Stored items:
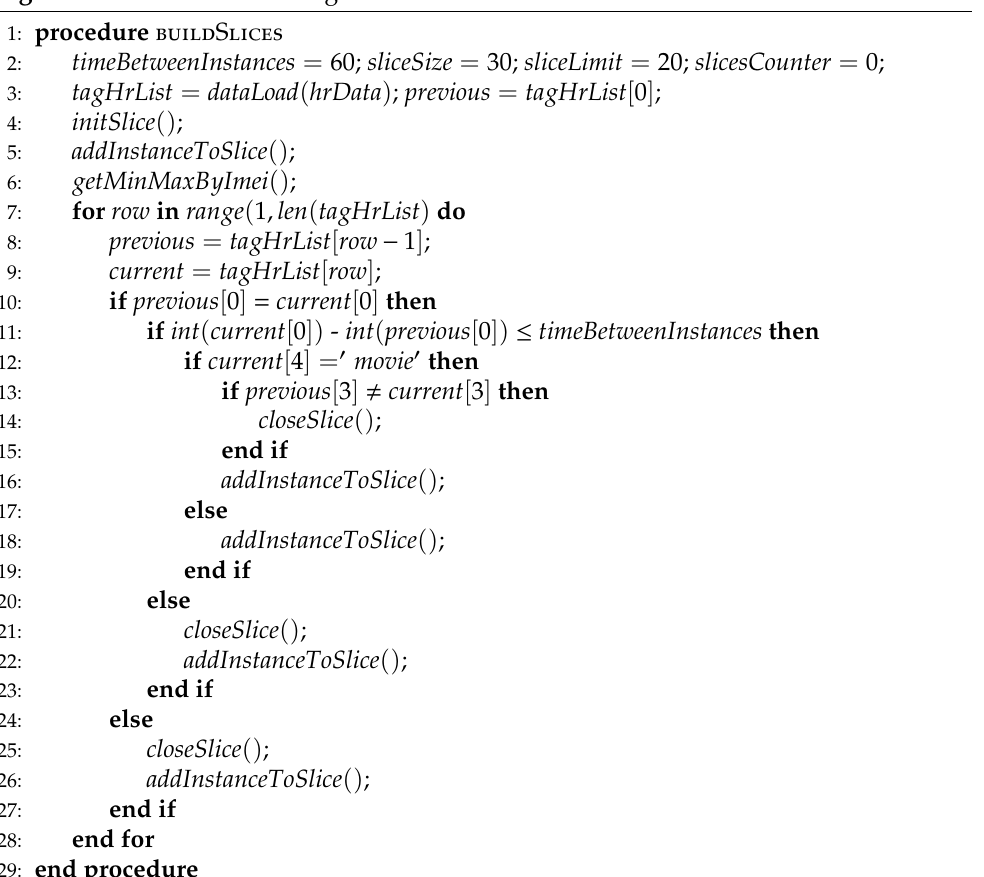
Algorithm 2. Emotional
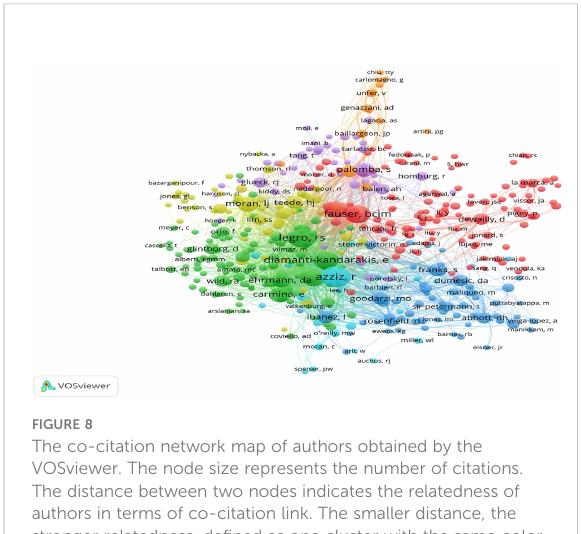
FIGURE 8 The co-citation network map of authors obtained by the VOSviewer. The node size represents the number of citations. The distance between two nodes indicates the relatedness of authors in terms of co-citation link. The smaller distance, the stronger relatedness, de fi ned as one cluster with the same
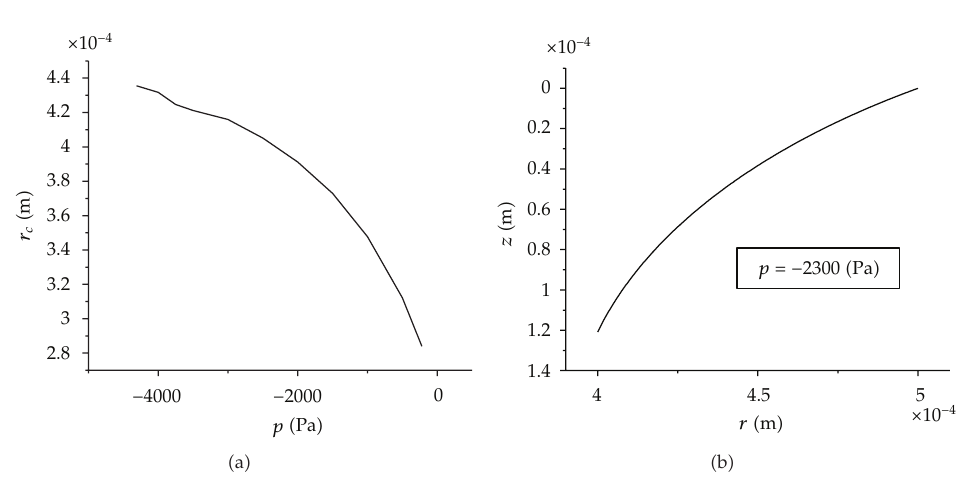
(cid:8) 0 . 523rad. (cid:6) b (cid:7) The convex meridian curve for p (cid:8) − 2300Pa, c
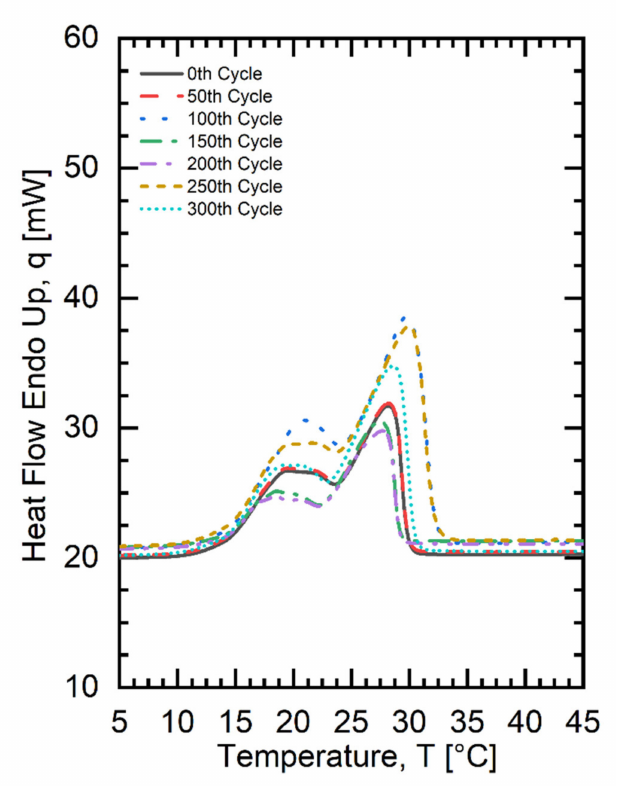
Figure 12. Cycle testing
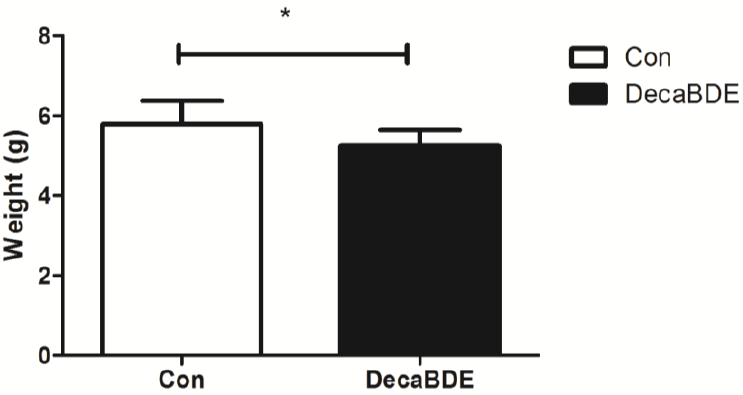
Figure 4. Comparison of the birth weight of newborn pups between the control group and DecaBDE-treated group; *: p = 0.0132.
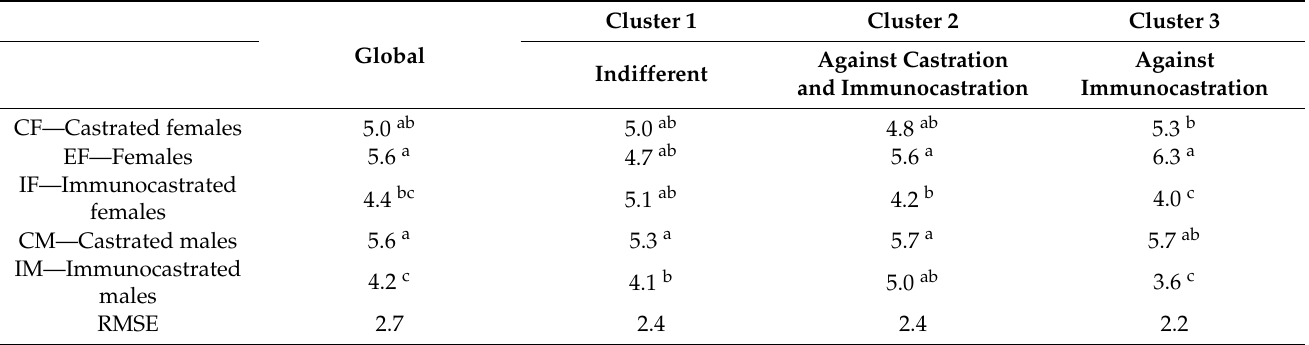
considering all the consumers as a pool and by cluster (assessed in a linear scale from 0:’ Sure that I will not buy it’ to 10: ‘Sure I will buy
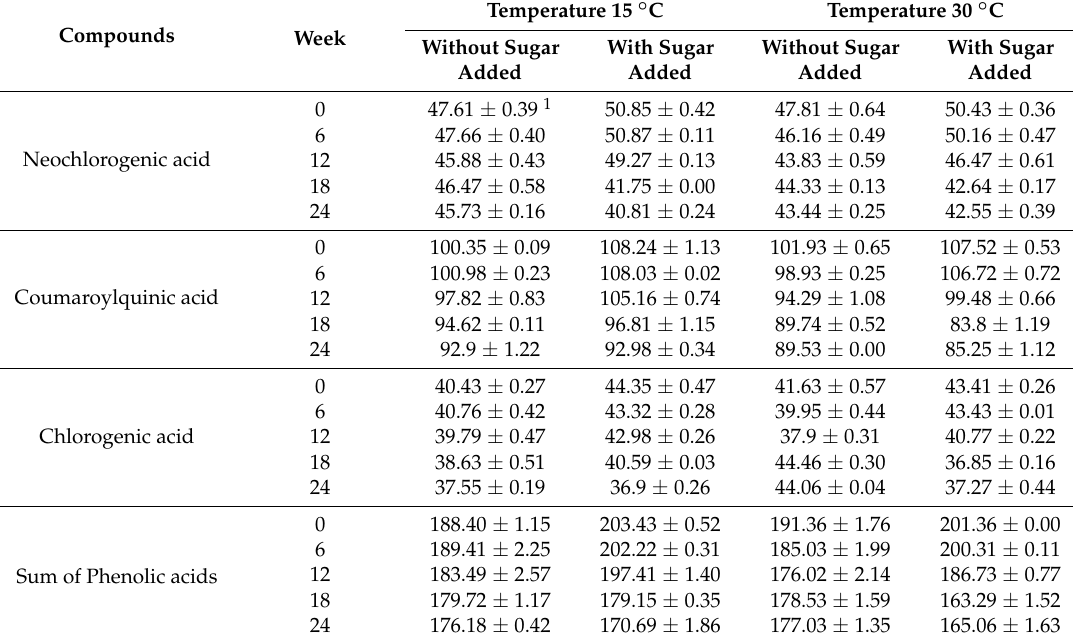
Table 1. Changes in phenolic acids content ( µ g/mL) during cherry liqueurs storage. Temperature 15 ◦ C Temperature 30 ◦ C Week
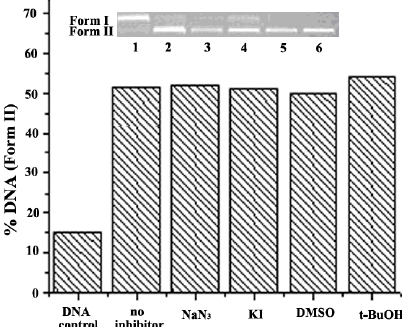
Figure 8. Histograms representing cleavage of pUC19 plasmid DNA (0.008 µg/µL) by compound 1a with different typical radical scavengers (6.25 × 10 − 7 mol/L, pH = 8.0). Lane 1: DNA control, Lane 2: no inhibitor, Lane 3: NaN 3 , Lane 4: KI, Lane 5: DMSO, Lane 6: t -BuOH.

§ **Work item**
When you reach the line with "considering all the" in the records above, begin repeating the lines exactly, and stop after the line with "Table 1. Changes". Skip all pictures.

§ **Response for this exercise**
considering all the consumers as a pool and by cluster (assessed in a linear scale from 0:’ Sure that I will not buy it’ to 10: ‘Sure I will buy
Table 1. Changes in phenolic acids content ( µ g/mL) during cherry liqueurs storage. Temperature 15 ◦ C Temperature 30 ◦ C Week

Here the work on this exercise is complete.